RamLab publishes peer-review publication on automated ballast water verification technology in Water Research
Members of the Ram Laboratory at Wayne State University recently published a peer-reviewed publication describing the automated ballast water testing technology that they have developed with the support of the Great Lakes Protection Fund. The publication, found at http://authors.elsevier.com/a/1QHfV9pi-1tfQ or http://dx.doi.org/10.1016/j.watres.2014.12.009, has been published in Water Research, the top-ranked water resources journal (according to Sci-Bytes).

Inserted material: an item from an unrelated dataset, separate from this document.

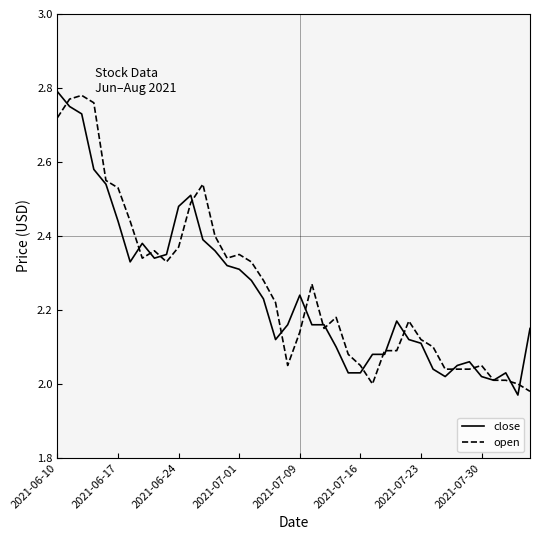

What are all the series names shown in the legend?

close, open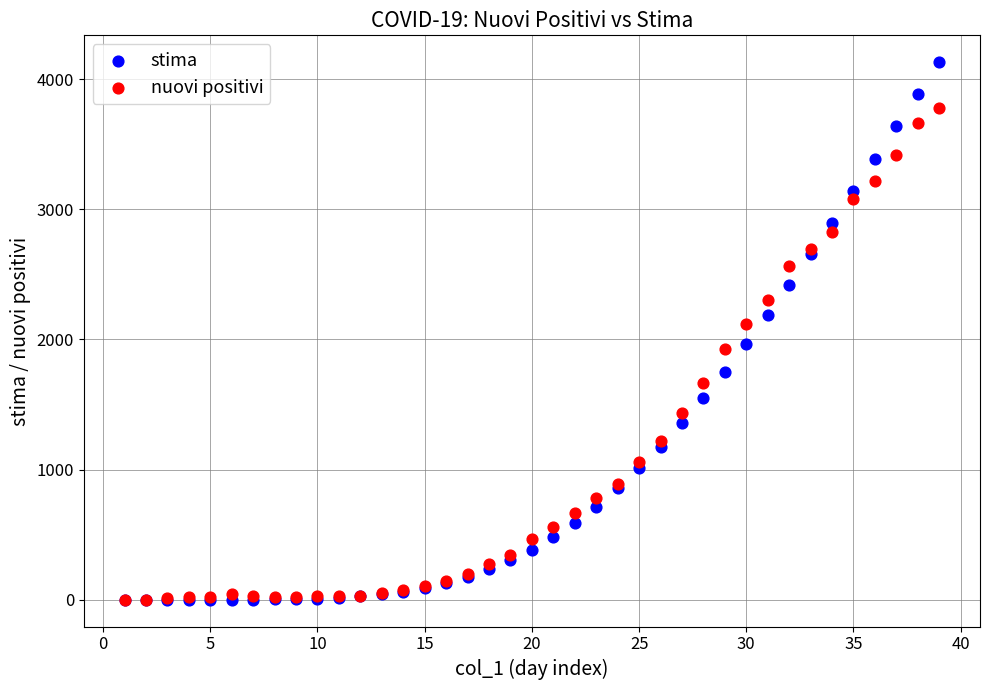

Across all series, what Y value is closest to 2065?

2116.0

The abstract of the paper follows:
Development of an automated ballast water treatment verification system utilizing fluorescein diacetate hydrolysis as a measure of treatment efficacy
Abstract
Methods for verifying ballast water treatments in foreign vessels are needed to protect the Great Lakes from the discharge of live non-native organisms or pathogens. A prototype automated viability test system using fluorescein diacetate (FDA), a membrane permeable fluorogen, to differentiate live from dead bacteria and algae is described. The automated fluorescence intensity detection device (AFIDD) captures cultured algae or organisms in Detroit River water (simulated ballast water) on 0.2 μm filters, backwashes them from the filter into a cuvette with buffer and FDA for subsequent fluorescence intensity measurements, and washes the filters with sterile water for serial automated reuse. Preliminary manual versions of these procedures were also tested. Tests of various buffers determined N,N-Bis(2-hydroxyethyl)-2-aminoethanesulfonic acid, N,N-Bis(2-hydroxyethyl)taurine (BES) and 3-(N-morpholino)propanesulfonic acid (MOPS) at pH 7.0 to be the best buffers, causing the least spontaneous FDA breakdown without inhibiting enzymatic activity. Fluorescence in the presence of live organisms increased linearly over time, and the rate of increase was dependent on the sample concentration. Following simulated ballast water treatments with heat or chlorine, the fluorescence produced by Detroit River samples decreased to near control (sterile water) levels. Automated measurements of FDA hydrolysis with a reusable filter backwash system should be applicable to near real-time remote-controlled monitoring of live organisms in ballast water.